#Dialogo con gli scrittori: Guia Risari e i temi esistenziali narrati ai ragazzi
Finalista al premio Strega Ragazze e Ragazzi 2017, Il Viaggio di Lea (Einaudi Ragazzi, 2017, Euro 14,00, pp. 221) è un libro di Guia Risari che non ha paura di affrontare i grandi temi dell’esistenza umana pur rimanendo nell’ambito della narrativa per i più giovani.
La protagonista è Lea, un’orfana di dodici anni che vive col nonno e con Porfirio, un gatto parlante. Una notte Lea parte con Porfirio. Obbiettivo: scoprire il senso della vita e trovare una risposta alle grandi domande, quelle che un po' tutti ci poniamo: "Perché si vive? Perché si muore? Che senso ha il dolore?".
È l’inizio di un percorso di scoperta e di conoscenza di se stessi e del mondo, un percorso fatto di incontri e di situazioni di ogni tipo fino ad imbattersi nella Morte.
Un viaggio complesso quello di Lea, attraverso tematiche non semplici e spesso ritenute non adatte a un pubblico più giovane, un pubblico al quale si offre più facilmente spensieratezza.

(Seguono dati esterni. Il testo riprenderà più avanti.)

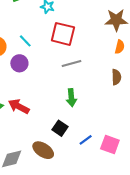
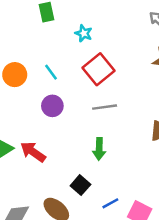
red square: (63, 34) -> (99, 69), turned 30
purple circle: (19, 63) -> (52, 106), moved

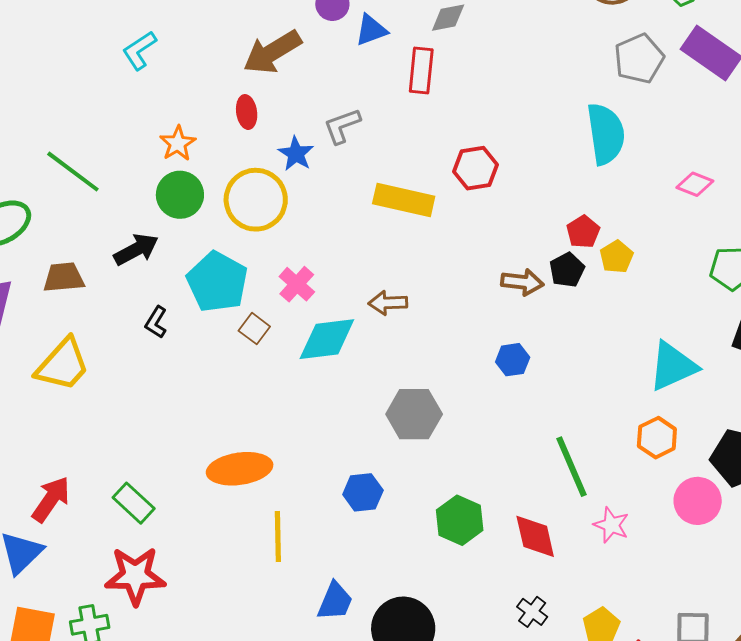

Ma veramente questi grandi temi sono troppo ostici per un pubblico giovanile?
"La vita, la crescita, l'incontro, la paura, la diversità, le scelte di vita, la morte non sono temi ostici per i ragazzi. Le esperienze di scrittura e d'incontro con bambini, ragazzi e adulti mi hanno confermato che ci sono meno reticenze ad affrontare nodi cruciali dell’esistenza, là dove le barriere e i pregiudizi sono minori. Quindi Il viaggio di Lea risulta una lettura naturale per i ragazzi, e - paradossalmente - più complessa per gli adulti che si proteggono dalle domande o non se le fanno più".
Secondo lei nella nostra società si parla abbastanza di questi temi con i ragazzi?
"Di questi temi si parla spesso solo come di un problema - collettivo o individuale - e in questo senso diventa un terreno scomodo, impossibile da trattare, proibito. La diversità, la sofferenza, la curiosità diventano perciò una colpa, un tabù. E non c'è niente di peggio del famigerato 'indicibile' per trasformare i momenti bui della vita in problemi insormontabili. Sono convinta, invece, che più si parla apertamente di difficoltà, dubbi, impedimenti, ferite, più si sfatano i tabù e si regala un pezzo di libertà. Soprattutto se lo si fa con poesia, umorismo, coraggio e spirito. È questo che tento di trasmettere con Il viaggio di Lea e con altri libri che ho scritto. La ricerca del senso e della libertà sono un punto di partenza; la lettura stimola riflessioni e curiosità che vanno poi coltivate da sé, insieme agli altri".
In che modo si può parlare della morte con i giovani e perché bisogna parlarne?
"Si può parlare non solo della morte, ma di tutto come qualcosa che può accadere, di una possibilità. La fine della vita è, tra l'altro, una realtà a cui non si sfugge. Per cui si deve menzionarla, insieme a tutte le alternative possibili per vivere pienamente. Una cosa che spero di aver fatto nel mio romanzo e in tutto quel che ho scritto, senza traumatizzare nessuno con crudezza. Al contrario, riuscendo a far ridere, sognare, riflettere. Morire si muore tutti; vivere, si può e si deve scegliere come farlo".
Che senso ha la fine del libro? È l'inizio di una nuova storia?
"È importantissimo che la protagonista Lea completi il suo viaggio, incontri tante persone e poi, infine, la morte. Ma era ancora più importante, per me, che Lea, che rappresenta la vita che lotta contro il dolore e accetta di viaggiare per rispondere alle sue domande, incontrasse la nipote della morte: Ipa. In questo modo, Lea torna a casa con un bagaglio enorme di esperienza, e può fare da accompagnatrice a Ipa nel mondo dei vivi. La fine insomma è il trionfo della vita non sulla morte, con la morte".
Una curiosità finale: perché proprio un gatto accompagna la protagonista nel suo viaggio?
"Il gatto in questo romanzo è parlante, onnisciente, legato alle tante vite feline che possiede e anche alla morte, che conosce benissimo. E' l'animale-guida per antonomasia, una sorta di accompagnatore cinico e disincantato che aiuta la protagonista a non perdersi nel suo viaggio. Gli ho attribuito un atteggiamento distaccato e sardonico e una voce che, il più delle volte, è udibile solo per la protagonista. Ho scelto il gatto perché è uno degli animali più antichi, un tempo venerati e poi - per la loro capacità di cavarsela in ogni situazione - caricati di pregiudizi e perseguitati. Qui il gatto, per quanto saccente, piccato e scortese, è riabilitato".